Hi I'm new to this forum and was interested in buying wholesale retro transfers. I know this topic has been discussed somewhat but I'm still unclear.... There are alot of transfer sites out there but none seem to have much of the tv/cartoon/movie etc transfers to buy. I know of a few sites that sell them pre-printed onto shirts, and then there is bang-on. Do they have exclusive rights to the images because I can't seem to find any other companies? Also I contacted bang-on about purchasing the transfers from them but they said I would probably need to buy a franchise. Has anyone had any luck buying transfers for them? Someone mentioned that you can work with them to produce images for yourself (and in return pay them a royalty I presume). Has anyone been able to do this? Otherwise if anyone has had luck selling retro transfers if you can be of assistance it would be much appreciated.

Geoff


----------



## Rodney (Nov 3, 2004)

I think you would need to work out licensing with the various cartoon/tv/movies.

Places like bang-on probably have "licensing departments" that work with the studios to figure out royalty fees, etc for printing transfers with other people's intellectual property on it.

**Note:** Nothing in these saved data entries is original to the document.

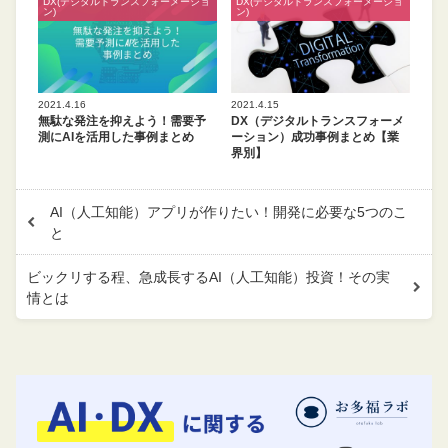
DX(デジタルトランスフォーメーショ
DX(デジタルトランスフォーメーショ
ン)
ン)
2021.4.16
2021.4.15
無駄な発注を抑えよう！需要予
DX（デジタルトランスフォーメ
測にAIを活用した事例まとめ
ーション）成功事例まとめ【業
界別】
AI（人工知能）アプリが作りたい！開発に必要な5つのこ
と
ビックリする程、急成長するAI（人工知能）投資！その実
情とは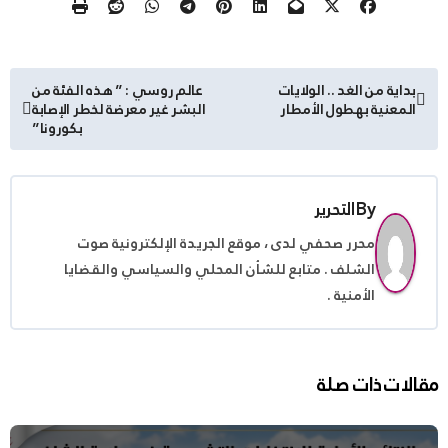
تصفّح
بداية من الغد .. الولايات
عالم روسي : ” هذه الفئة من
المعنية بهطول الأمطار
البشر غير معرضة لخطر الإصابة
المقالات
بكورونا”
By
التحرير
محرر صحفي لدى ، موقع الجريدة الإلكترونية صوت
الشلف . متابع للشأن المحلي والسياسي والقضايا
الأمنية .
مقالات ذات صلة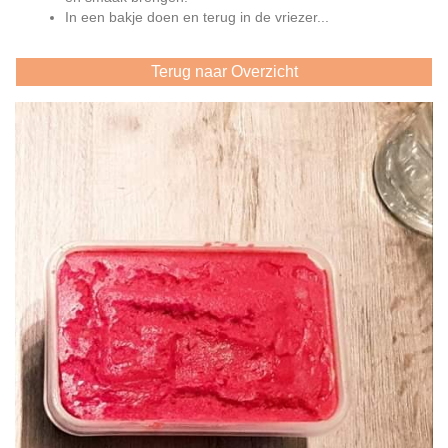
In een bakje doen en terug in de vriezer...
Terug naar Overzicht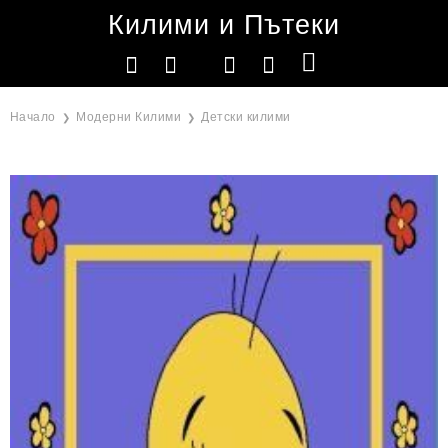
Килими и Пътеки
Начало
Модерни Килими
Детски килими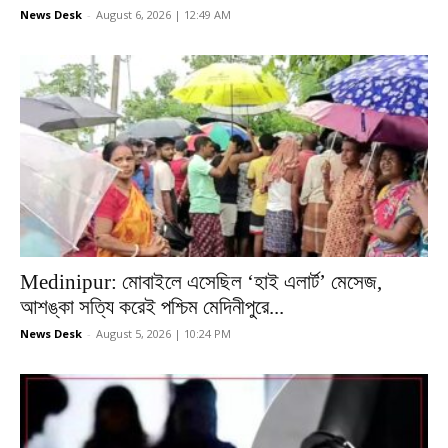
News Desk
-
August 6, 2026 | 12:49 AM
Medinipur: মোবাইলে এসেছিল ‘হাই এলার্ট’ মেসেজ,
আশঙ্কা সত্যি করেই পশ্চিম মেদিনীপুরে...
News Desk
-
August 5, 2026 | 10:24 PM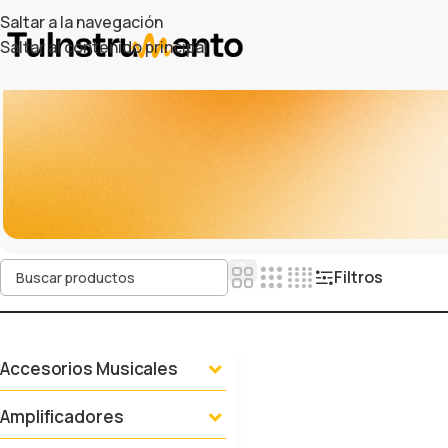
Saltar a la navegación
Saltar al contenido principal
Filtros
Accesorios Musicales
Amplificadores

I don't know of any place that legally sells transfers for tv/cartoons/movies, because the studios would want to put limits on how many of each design is printed and sold to keep track of them. Might be harder to do if the transfer company is selling it wholesale to other transfer printers.


----------



## emdwalker (Mar 23, 2011)

Bang-On only sells to people who have retail locations. Having a real problem finding anyone who does otherwise.


----------



## BeautyBella (Mar 3, 2011)

Can we Have any discount Offer from the wholesale buying?


----------